The medical aid group, known by its French initials as MSF, said the surge has overwhelmed the health system and highlights the impact of widespread flooding and funding cuts for medical care in South Sudan.
Malaria admissions to the children’s ward increased in June through September, where up to 400 children were being admitted to the pediatric department with severe malaria each week, said the charity.
MSF raised a serious concern over the data which is more than double the numbers recorded in September last year at a health facility fraught with funding shortage that left it without medicines and staff.
“Every year, there is a surge in malaria cases during the rainy season in Aweil and we conduct seasonal preventive activities for tens of thousands of children,” said Mamman Mustapha, MSF’s head of mission in South Sudan.

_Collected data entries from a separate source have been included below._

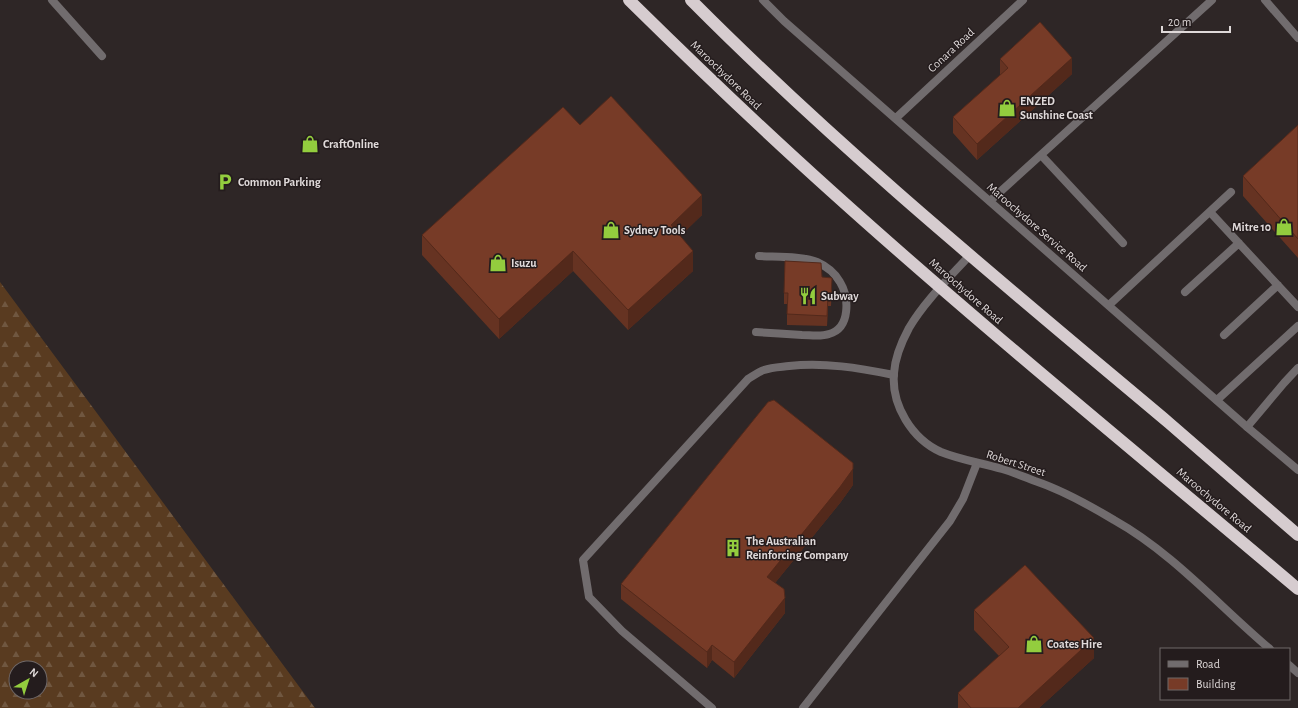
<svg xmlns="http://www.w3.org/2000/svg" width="1298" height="708" font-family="'Alegreya Sans',sans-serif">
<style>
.forest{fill:url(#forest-firs);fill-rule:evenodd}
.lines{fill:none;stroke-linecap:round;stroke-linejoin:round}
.lane{stroke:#716c6e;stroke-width:8}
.street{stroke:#716c6e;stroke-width:8}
.highway{stroke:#d6cccf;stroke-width:12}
.wall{fill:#632}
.shaded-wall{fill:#53291b}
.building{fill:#773b27;stroke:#53291b}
.labels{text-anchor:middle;stroke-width:3;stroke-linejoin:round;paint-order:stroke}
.street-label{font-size:12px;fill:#dfd9d9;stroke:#241c1d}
.poi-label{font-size:12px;font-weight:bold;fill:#dfd9d9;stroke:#241c1d;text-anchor:start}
</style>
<defs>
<pattern id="forest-firs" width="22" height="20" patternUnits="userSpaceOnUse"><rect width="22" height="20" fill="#593b20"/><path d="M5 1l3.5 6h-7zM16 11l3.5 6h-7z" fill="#705740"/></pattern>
</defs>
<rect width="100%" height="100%" fill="#2e2626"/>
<!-- forest -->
<path class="forest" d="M 0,282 L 315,708 L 0,708 ZM 16,668 L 40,668 L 40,692 L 16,692 Z"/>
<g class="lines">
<!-- lane -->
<path class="lane" d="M 1265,0 L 1298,38
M 1041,155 L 1123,243
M 990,201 L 1212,0
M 1210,212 L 1298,307
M 1185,292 L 1239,243
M 1109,305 L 1231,192
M 756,332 C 771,333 787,334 802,335 C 810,335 821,337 829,334 C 851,328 849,297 840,282 C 835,273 826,266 817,262 C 803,256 775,257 759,256
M 1224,335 L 1278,285
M 1217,400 L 1298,326
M 1247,427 L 1284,383 L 1298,368
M 712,708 L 622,631 L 589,597 L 583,560 L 748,379 C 753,376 758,372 764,370 C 772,367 781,367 789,366 C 824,362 859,368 894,375
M 803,708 L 950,521 L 963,499 L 977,463"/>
<!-- street -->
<path class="street" d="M 52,0 L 102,56
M 763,0 L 784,21 L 1247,427 L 1298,470
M 896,118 L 1023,0
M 970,255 C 949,278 925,301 909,328 C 902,341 895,358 894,373 C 891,405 912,439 941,452 C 961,460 982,463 1002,469 C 1013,472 1024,477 1035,481 C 1062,490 1089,505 1114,520 C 1173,553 1219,606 1270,649
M 1289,665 L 1298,673"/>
<!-- highway -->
<path class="highway" d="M 629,0 C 695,65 762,129 831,191 C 983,328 1142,457 1298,589
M 691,0 C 841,151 1006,286 1169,423 C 1212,460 1255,498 1298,535"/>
</g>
<!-- wall -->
<path class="wall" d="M 1000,59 L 1072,74 L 977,160 L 953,133 L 953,117 L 1000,75 Z
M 580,125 L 702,215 L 680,236 L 693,271 L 628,330 L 573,271 L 499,339 L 422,255 L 422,235 Z
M 1298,125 L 1298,258 L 1243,196 L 1243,176 Z
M 832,288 L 831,306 L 828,306 L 827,326 L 787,325 L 787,304 L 784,304 L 784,293 Z
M 853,485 L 840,503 L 775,583 L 785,613 L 734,678 L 712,660 L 707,668 L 621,599 L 621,584 Z
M 974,610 L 1094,658 L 1039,708 L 958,708 L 958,693 L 999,656 L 974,630 Z"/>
<!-- shaded-wall -->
<path class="shaded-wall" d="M 1072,58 L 1072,74 L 977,160 L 977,144 Z
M 702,195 L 702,215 L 671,245 L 671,225 Z
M 573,251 L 573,271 L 499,339 L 499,319 Z
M 693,251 L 693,271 L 628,330 L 628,310 Z
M 828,295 L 828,306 L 827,326 L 827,316 Z
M 853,469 L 853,485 L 840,503 L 767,593 L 767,577 Z
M 785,598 L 785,613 L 734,678 L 734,662 Z
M 1094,638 L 1094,658 L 1039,708 L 1018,708 Z
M 712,645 L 712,660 L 707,668 L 707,652 Z"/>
<!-- building -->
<path class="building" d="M 1040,22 L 1072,58 L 977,144 L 953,117 L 1008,68 L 1000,59 Z
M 611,96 L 702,195 L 671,225 L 693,251 L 628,310 L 573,251 L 499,319 L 422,235 L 563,107 L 580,125 Z
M 1298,125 L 1298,239 L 1243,176 Z
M 785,261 L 821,263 L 822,277 L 832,278 L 831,296 L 828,295 L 827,316 L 787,314 L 788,293 L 784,293 Z
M 774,400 L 853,463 L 853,469 L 840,487 L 767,577 L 784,589 L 785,598 L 734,662 L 712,645 L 707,652 L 621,584 L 768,402 Z
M 1025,565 L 1094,638 L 1018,708 L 971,708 L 958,693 L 1009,647 L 974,610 Z"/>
<!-- icons -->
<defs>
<g id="shop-bare" transform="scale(1.38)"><path d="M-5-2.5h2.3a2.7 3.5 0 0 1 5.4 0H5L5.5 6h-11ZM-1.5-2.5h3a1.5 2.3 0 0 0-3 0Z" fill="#93cd3e" stroke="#241c1d" stroke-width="2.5" paint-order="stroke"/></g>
<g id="parking-bare" transform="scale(1.38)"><path d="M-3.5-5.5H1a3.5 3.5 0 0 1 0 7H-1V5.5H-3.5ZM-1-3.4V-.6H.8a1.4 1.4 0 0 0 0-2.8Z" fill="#93cd3e" stroke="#241c1d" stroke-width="2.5" paint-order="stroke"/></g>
<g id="restaurant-bare" transform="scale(1.38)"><path d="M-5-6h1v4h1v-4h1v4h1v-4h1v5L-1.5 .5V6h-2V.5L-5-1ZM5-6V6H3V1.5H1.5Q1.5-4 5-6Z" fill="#93cd3e" stroke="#241c1d" stroke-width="2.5" paint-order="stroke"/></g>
<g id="building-bare" transform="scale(1.38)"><path d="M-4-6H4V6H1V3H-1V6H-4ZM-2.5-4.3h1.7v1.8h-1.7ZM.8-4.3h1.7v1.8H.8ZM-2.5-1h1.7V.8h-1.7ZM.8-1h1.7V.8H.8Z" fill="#93cd3e" stroke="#241c1d" stroke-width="2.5" paint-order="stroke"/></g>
</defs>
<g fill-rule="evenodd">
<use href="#shop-bare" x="1007" y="108"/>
<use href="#shop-bare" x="310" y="144"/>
<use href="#parking-bare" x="225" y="182"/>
<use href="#shop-bare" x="1284" y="227"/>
<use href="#shop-bare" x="611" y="230"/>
<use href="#shop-bare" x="498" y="263"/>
<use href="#restaurant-bare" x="808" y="296"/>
<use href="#building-bare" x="733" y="548"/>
<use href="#shop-bare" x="1034" y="644"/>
</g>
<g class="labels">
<!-- street labels -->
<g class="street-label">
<text transform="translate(951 50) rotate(-43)" y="4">Conara Road</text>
<text transform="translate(726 75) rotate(44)" y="4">Maroochydore Road</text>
<text transform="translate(1037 227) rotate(41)" y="4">Maroochydore Service Road</text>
<text transform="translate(966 291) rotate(41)" y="4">Maroochydore Road</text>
<text transform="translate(1016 463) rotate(18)" y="4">Robert Street</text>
<text transform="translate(1214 500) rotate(40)" y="4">Maroochydore Road</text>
</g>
<!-- poi labels -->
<g class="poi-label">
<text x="1020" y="105">ENZED<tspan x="1020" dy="14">Sunshine Coast</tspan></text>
<text x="323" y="148">CraftOnline</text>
<text x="238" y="186">Common Parking</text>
<text x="1271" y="231" text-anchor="end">Mitre 10</text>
<text x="624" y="234">Sydney Tools</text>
<text x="511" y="267">Isuzu</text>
<text x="821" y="300">Subway</text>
<text x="746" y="545">The Australian<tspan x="746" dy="14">Reinforcing Company</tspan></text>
<text x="1047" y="648">Coates Hire</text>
</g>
</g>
<!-- legend -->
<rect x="1160" y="648" width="130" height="52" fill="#241c1d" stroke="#6f6868"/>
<rect x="1168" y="661" width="20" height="6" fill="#716c6e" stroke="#6f6868"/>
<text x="1196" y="668" font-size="12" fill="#dfd9d9">Road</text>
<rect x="1168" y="678" width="20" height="12" fill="#773b27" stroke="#6f6868"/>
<text x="1196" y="688" font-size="12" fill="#dfd9d9">Building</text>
<!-- north arrow -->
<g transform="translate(28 680) rotate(39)"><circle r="19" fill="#241c1d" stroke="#6f6868"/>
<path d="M0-3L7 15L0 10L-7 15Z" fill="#93cd3e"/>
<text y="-6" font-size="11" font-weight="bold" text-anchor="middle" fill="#dfd9d9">N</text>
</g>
<!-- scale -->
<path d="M1162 26v6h68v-6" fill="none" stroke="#dfd9d9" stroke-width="2"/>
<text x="1168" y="26" font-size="12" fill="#dfd9d9" stroke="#241c1d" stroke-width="3" paint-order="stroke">20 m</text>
</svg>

“We opened testing and treatment centers so people can quickly be diagnosed and receive treatment, and we established a malaria ward inside the hospital with 72 beds. However, this year we have faced an exceptional situation and the hospital has been completely overwhelmed.”
MSF said although it increased the number of beds in the malaria ward to 94 in September, it was not enough to cope with the surge in admissions, and many patients were treated in the corridors.
In October, MSF said it has admitted an average of 43 children suffering from severe forms of malaria each day, with many requiring blood transfusions.
Since September, MSF has carried out an average of 14 blood transfusions for malaria each day, and at any one time, there have been an average of 140 children admitted in the hospital suffering from severe malaria.
“These are terrible statistics,” Mustapha said. “It should not be the case that so many children are ending up in the hospital with advanced forms of malaria when it can so easily be treated at a health clinic.”
MSF stated that the near collapse of primary health care system in Northern Bahr el Ghazal and the lack of access to home treatments has led to so many more children than usual requiring hospitalization to save their lives.
Malaria cases have also surged in other areas of South Sudan due to the earlier arrival of the rainy season this year, which has led to extensive flooding over many more months than usual, the international charity noted.
At least 41 people including dozens of children died from suspected malaria in Likwangole County in the past two weeks amid the disease outbreak, according to authorities in the Greater Pibor Administrative Area.
The National Ministry of Health has since vaccinated 26,000 children against malaria vaccines across 28 counties in six states in South Sudan, according to a senior health official.
George Awzenio Legge, the Director General of the Ministry of Health, said the first phase was launched in the states of Western and Northern Bahr el Ghazal, Warrap, Jonglei, Central Equatoria, and Eastern Equatoria.